A systematic review of RCTs studying different treatment modalities for esophageal cancer from 2000 to 2023 was conducted. The FI and RFI were utilized to gauge the robustness of statistically significant and non-significant outcomes, respectively. The FI represents the minimal number of patient outcomes that would need to alter to overturn a trial's statistical significance, while RFI indicates the minimal changes required to achieve significance in non-significant results.

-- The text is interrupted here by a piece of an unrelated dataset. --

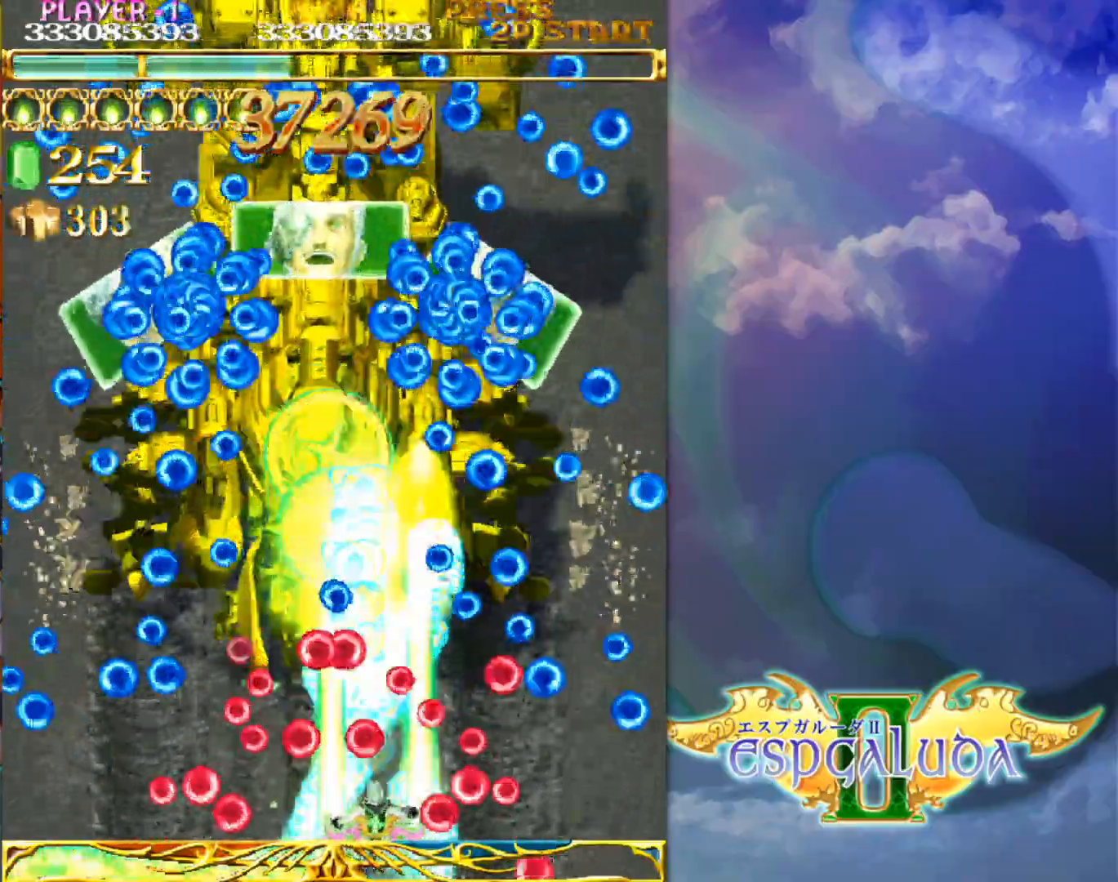
{"buttons": [], "left_stick": "center", "events": [[67, "left_stick", "center"], [217, "left_stick", "right"], [300, "left_stick", "center"]]}
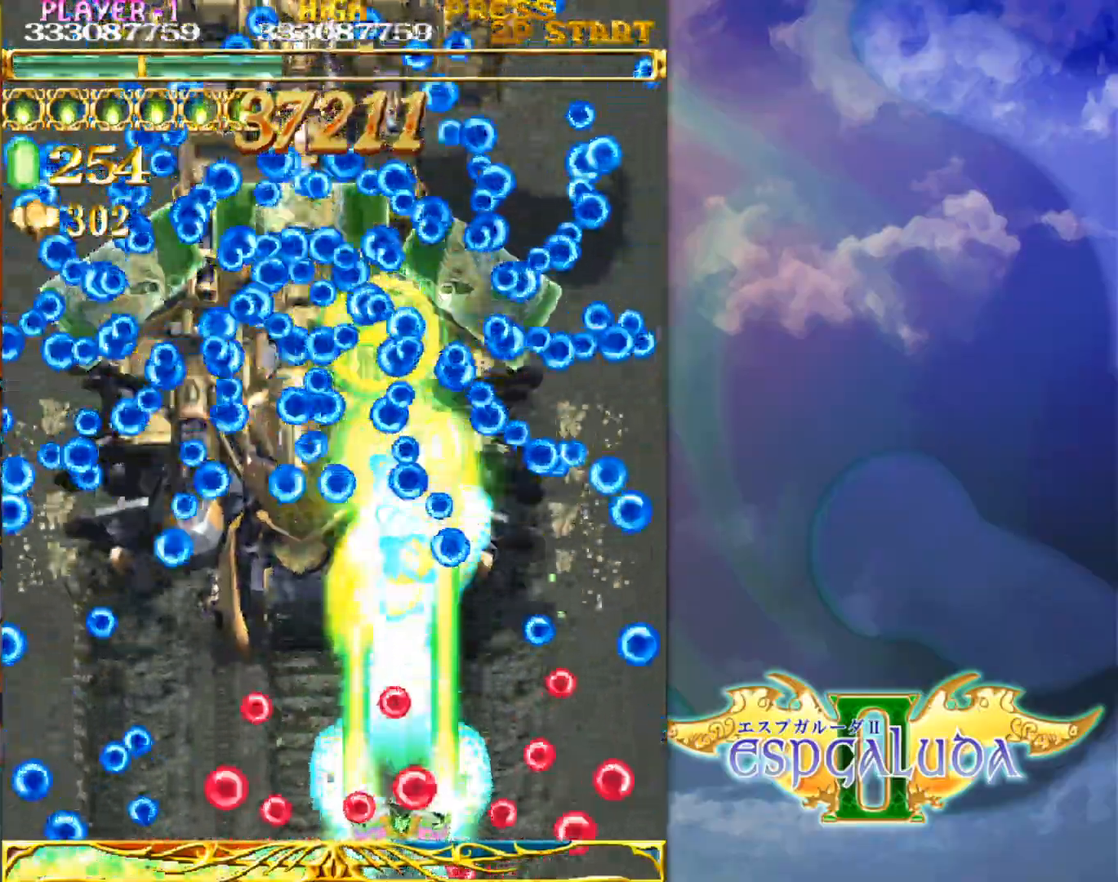
{"buttons": [], "left_stick": "center", "events": []}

Out of 4028 studies retrieved, 21 RCTs were included for final analysis. The studies spanned 2001 to 2023 with a mean followup of 66 months (range, 29-108 months) and median number of patients of 194 (range, 45-802). The most common treatment modalities examined in these studies were neoadjuvant chemoradiotherapy (n = 7, 33.3%), neoadjuvant chemotherapy (n = 4, 19.0%), and neoadjuvant immunotherapy (n = 2, 9.5%). Only 5 studies (23.8%) had a statistically significant primary outcome result with a median FI of 6 (IQR, 2.5-8.5). Non-significant primary outcomes were seen in 16 studies (76.2%) with a median RFI of 4 (IQR 1-11) and lost to followup of 0 (IQR 0-4). In the study with the highest FI (10), the FI was lower than the number of patients lost to followup (13).
Our findings demonstrate that most RCTs on esophageal cancer treatments did not report significant primary outcomes. The few studies that reported significant results had a low fragility index, suggesting a vulnerability in their findings.
食管癌仍然是一项重大的全球健康挑战。近几十年来,随机对照试验(RCT)探索了多种治疗方式。本研究使用脆弱性指数(FI)和反向脆弱性指数(RFI)评估聚焦于食管癌治疗的RCT的稳健性。
对2000年至2023年研究食管癌不同治疗方式的RCT进行系统评价。FI和RFI分别用于衡量具有统计学显著性和非显著性结果的稳健性。FI代表要推翻试验的统计学显著性所需改变的最少患者结局数量,而RFI表示使非显著性结果达到显著性所需的最少变化。
在检索到的4028项研究中,纳入21项RCT进行最终分析。这些研究涵盖2001年至2023年,平均随访66个月(范围29 - 108个月),患者中位数为194例(范围45 - 802例)。这些研究中研究的最常见治疗方式是新辅助放化疗(n = 7,33.3%)、新辅助化疗(n = 4,19.0%)和新辅助免疫治疗(n = 2,9.5%)。只有5项研究(23.8%)有统计学显著性的主要结局结果,中位数FI为6(IQR,2.5 - 8.5)。16项研究(76.2%)出现非显著性主要结局,中位数RFI为4(IQR 1 - 11),失访率为0(IQR 0 - 4)。在FI最高的研究(10)中,FI低于失访患者数量(13)。
我们的研究结果表明,大多数关于食管癌治疗的RCT未报告显著性主要结局。少数报告显著性结果的研究脆弱性指数较低,表明其研究结果存在脆弱性。